Pour l'ancien premier ministre Bernard Landry, Guy Chevrette aurait pu être le champion de la paix des Braves avec les autochtones, s'il l'avait voulu. Mais le ministre des Transports a préféré tirer sa révérence au lieu d'accepter les offres qu'on lui avait faites.

Dans un livre à paraître la semaine prochaine, Guy Chevrette revient sur sa longue carrière politique, qui s'est terminée abruptement quand, au début de 2002, il ne s'est vu offrir que des miettes dans un remaniement ministériel du premier ministre Bernard Landry.

Une sorte de trahison, raconte, sur un rythme haletant, sa biographe, ex-collaboratrice et ex-conjointe de M. Chevrette. Shirley Bishop tient un journal détaillé de ces heures intenses où les carrières politiques se jouent, derrière les portes closes. Guy Chevrette - Dans l'enceinte du pouvoir rompt avec la tradition des biographies linéaires, où le sujet fait un rappel chronologique de ses expériences.

Joint chez lui vendredi, M. Landry souligne ne pas avoir encore pris connaissance de l'ouvrage. Mais il minimise les tensions survenues à l'époque avec M. Chevrette. «Il aurait pu être l'instigateur de la paix des Braves, il connaissait bien le dossier; on ne peut refaire l'histoire, il n'a pas voulu; c'est son choix!

«Je lui ai proposé de devenir un promoteur de la souveraineté, c'est important, poursuit Landry. Cela illustre la confiance que j'ai pour lui. Si j'avais souhaité son départ, je ne lui aurais pas fait ces offres. J'espère qu'il n'est pas amer, moi je ne le suis pas. Je l'ai soutenu quand il a eu des problèmes de santé, quand il a été malmené par la commission Charbonneau», souligne M. Landry.

«La politique est dure»

«J'ai voulu montrer la dureté de la politique. Yves Bolduc, qui vient de démissionner, pourrait probablement raconter une histoire semblable. La politique est dure, mais procure aussi d'immenses satisfactions», explique Mme Bishop, ex-attachée de presse, devenue par la suite directrice des communications au cabinet de Pauline Marois.

Surtout, on y illustre le monde bien particulier des politiciens, où les silences, les regards fuyants, les poignées de mains sont longuement analysés et prennent un sens. Le microcosme des cabinets politiques où des gens au curriculum vitae souvent enviable acceptent de sacrifier leur temps sans obtenir de sécurité en retour.

La vie de chantier

Bishop relate d'une main ferme le parcours du jeune de Saint-Côme, petit village forestier de Lanaudière.

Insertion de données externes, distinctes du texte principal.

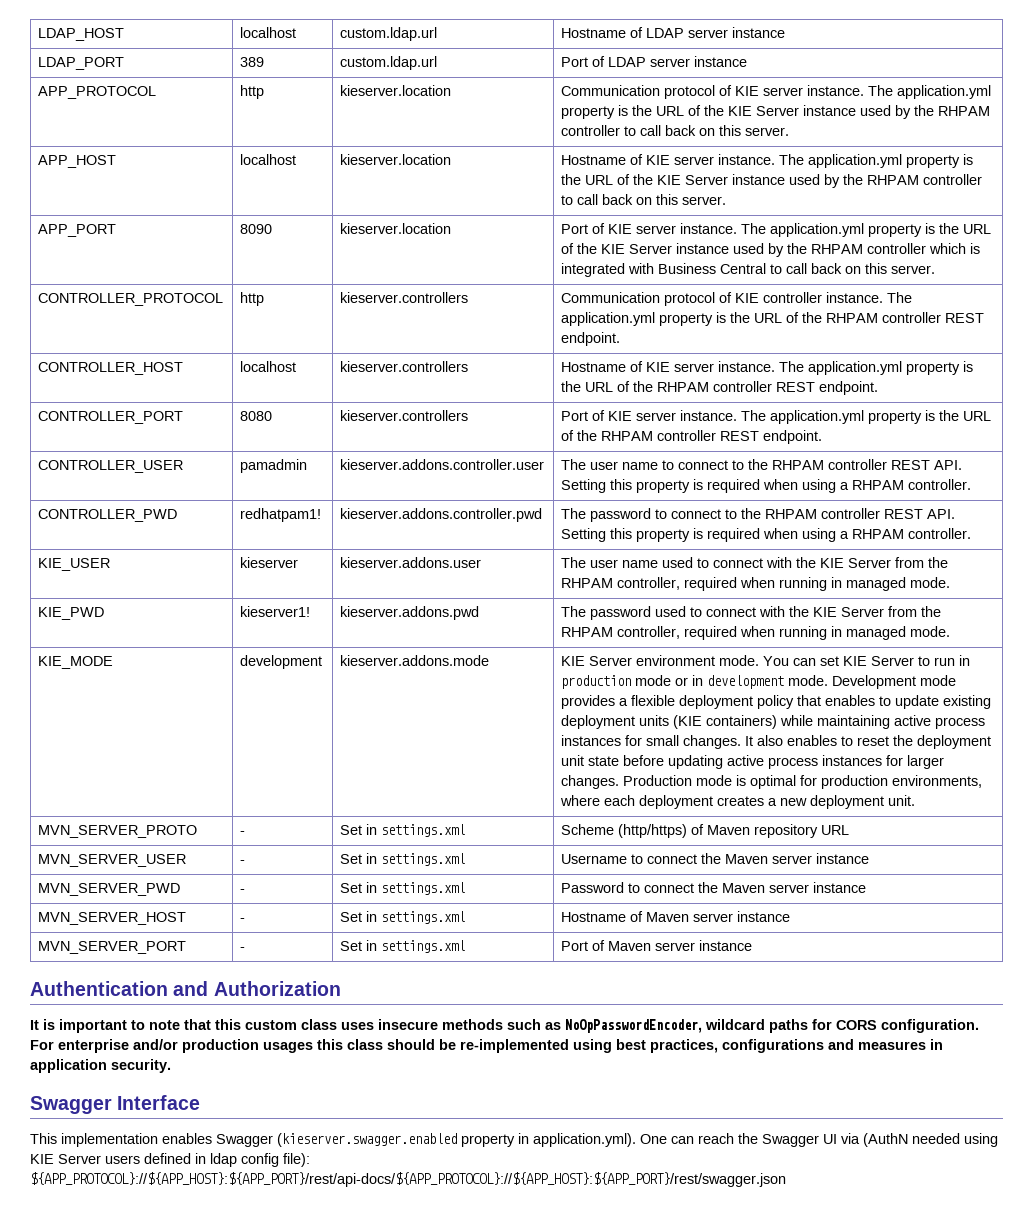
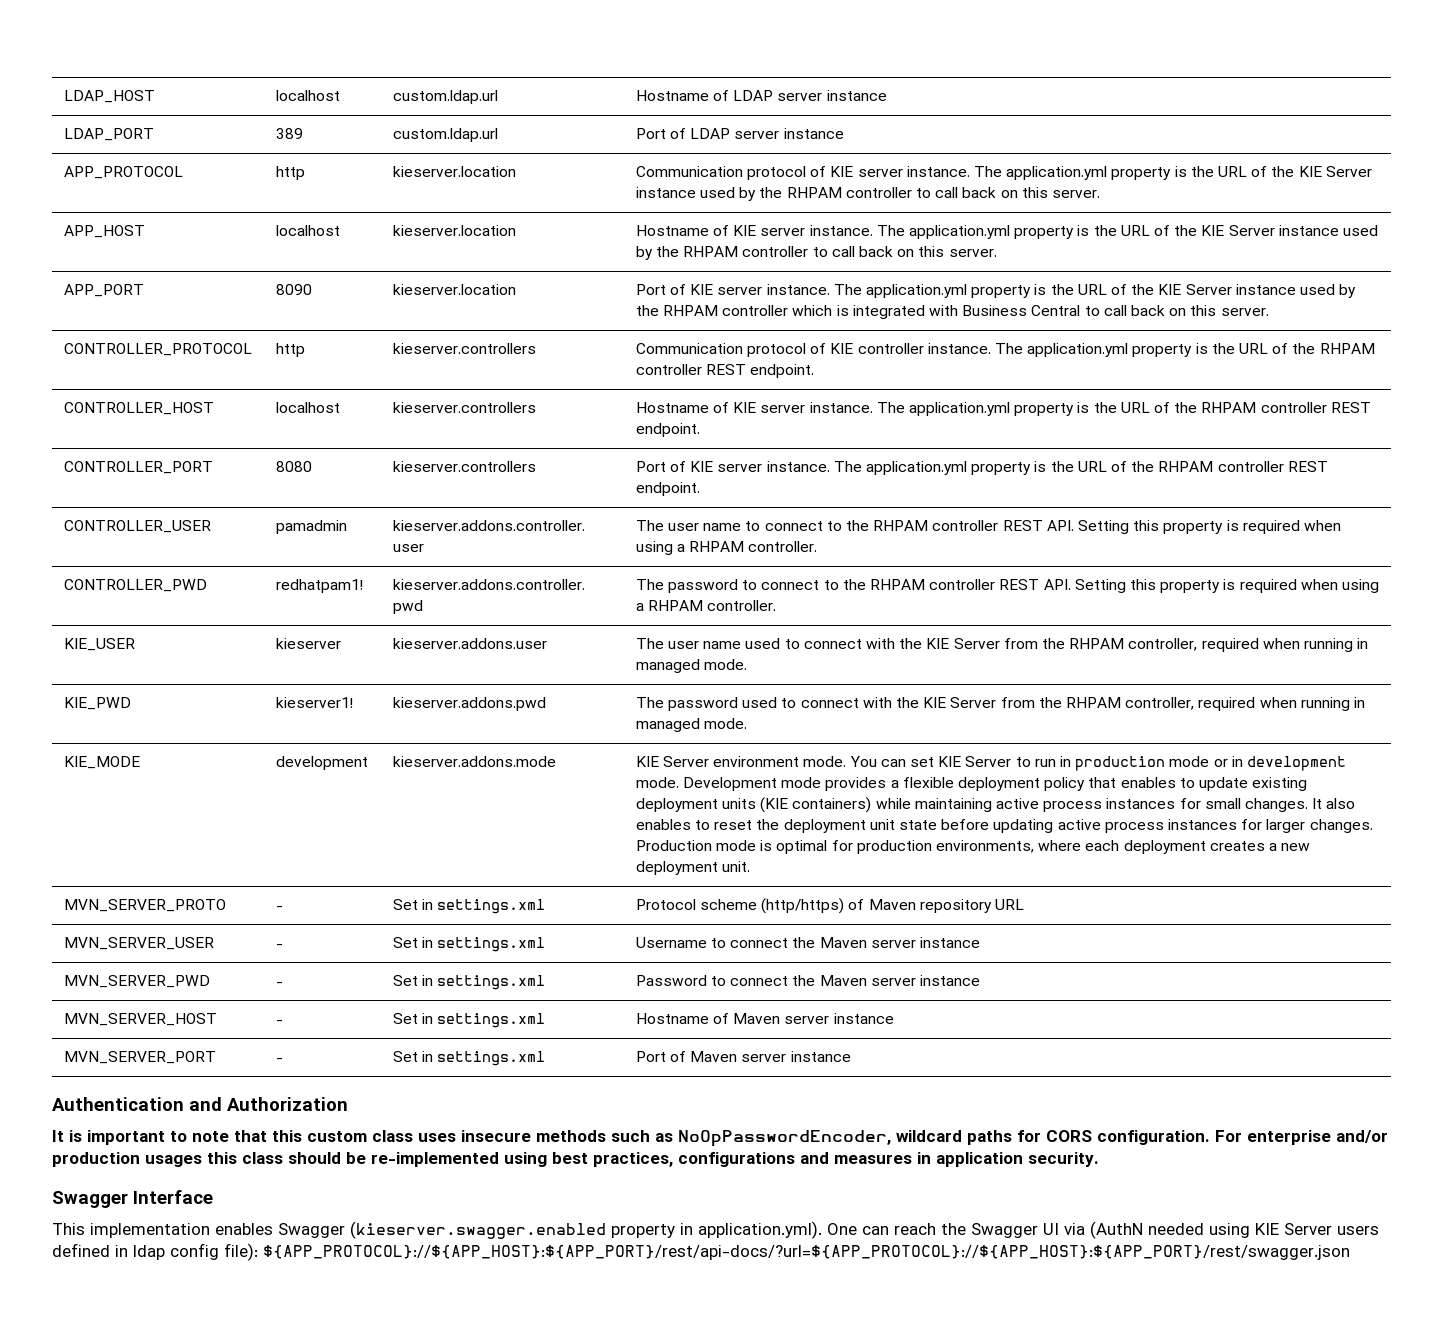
[561,824,615,835] Scheme -> [635,899,758,910] Protocol scheme
[30,1172,786,1187] ${APP_PROTOCOL}://${APP_HOST}:${APP_PORT}/rest/api-docs/${APP_PROTOCOL}://${APP_HOST}:${APP_PORT}/rest/swagger.json -> [263,1245,1350,1260] ${APP_PROTOCOL}://${APP_HOST}:${APP_PORT}/rest/api-docs/?url=${APP_PROTOCOL}://${APP_HOST}:${APP_PORT}/rest/swagger.json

«Nous n'avions ni électricité, ni téléphone, ni téléviseur», le décor est dressé. Tout jeune, il constate la dureté de la vie de chantier. Il aura la chance de faire des études, de devenir enseignant puis syndicaliste apprécié, enfin membre de la commission Cliche sur le crime organisé. Sa carrière est lancée.

Plébiscité dans Joliette, Chevrette devient whip puis ministre sous René Lévesque, il est aux premières loges des crises du PQ. C'est lui qui lit en Chambre la lettre de démission de Claude Charron, à la place de son voisin de banquette, le député sortant de Saint-Jacques, étouffé par ses larmes.

Les heures tragiques du départ de René Lévesque et celles, fébriles, de la démission de Pierre Marc Johnson: rien n'a échappé à cet observateur, devenu passablement impartial, à 75 ans. Il sera aux premiers rangs sous Jacques Parizeau de même que durant le règne de Lucien Bouchard. Jusqu'à ce que Bernard Landry décide de rebrasser les cartes.